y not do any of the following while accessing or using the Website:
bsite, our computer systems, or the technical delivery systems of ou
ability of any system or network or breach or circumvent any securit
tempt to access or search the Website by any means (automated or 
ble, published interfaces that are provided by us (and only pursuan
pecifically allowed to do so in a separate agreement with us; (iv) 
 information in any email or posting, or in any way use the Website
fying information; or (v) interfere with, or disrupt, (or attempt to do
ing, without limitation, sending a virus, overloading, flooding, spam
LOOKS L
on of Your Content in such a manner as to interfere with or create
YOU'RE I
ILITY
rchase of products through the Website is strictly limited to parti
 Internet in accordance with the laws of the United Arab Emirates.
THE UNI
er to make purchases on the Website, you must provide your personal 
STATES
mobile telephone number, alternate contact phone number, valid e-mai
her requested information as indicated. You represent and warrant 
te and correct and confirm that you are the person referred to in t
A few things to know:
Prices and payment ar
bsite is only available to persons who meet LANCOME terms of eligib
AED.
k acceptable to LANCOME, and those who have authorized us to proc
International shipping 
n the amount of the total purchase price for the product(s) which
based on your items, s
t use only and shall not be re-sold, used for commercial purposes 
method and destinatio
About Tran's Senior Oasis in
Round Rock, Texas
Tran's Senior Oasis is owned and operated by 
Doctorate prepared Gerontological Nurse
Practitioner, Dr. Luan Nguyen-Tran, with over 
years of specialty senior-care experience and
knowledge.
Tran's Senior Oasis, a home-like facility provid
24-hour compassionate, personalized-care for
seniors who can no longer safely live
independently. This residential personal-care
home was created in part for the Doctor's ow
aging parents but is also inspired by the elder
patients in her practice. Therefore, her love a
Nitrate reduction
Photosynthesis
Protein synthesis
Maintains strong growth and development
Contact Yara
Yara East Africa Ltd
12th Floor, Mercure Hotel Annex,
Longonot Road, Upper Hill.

● **Brief**: Nothing should be returned except the lines from the one holding "seniors who can no longer safely live" through the final line of the listing, exactly as they appear.

● **Response for this exercise**:
seniors who can no longer safely live
independently. This residential personal-care
home was created in part for the Doctor's ow
aging parents but is also inspired by the elder
patients in her practice. Therefore, her love a
Nitrate reduction
Photosynthesis
Protein synthesis
Maintains strong growth and development
Contact Yara
Yara East Africa Ltd
12th Floor, Mercure Hotel Annex,
Longonot Road, Upper Hill.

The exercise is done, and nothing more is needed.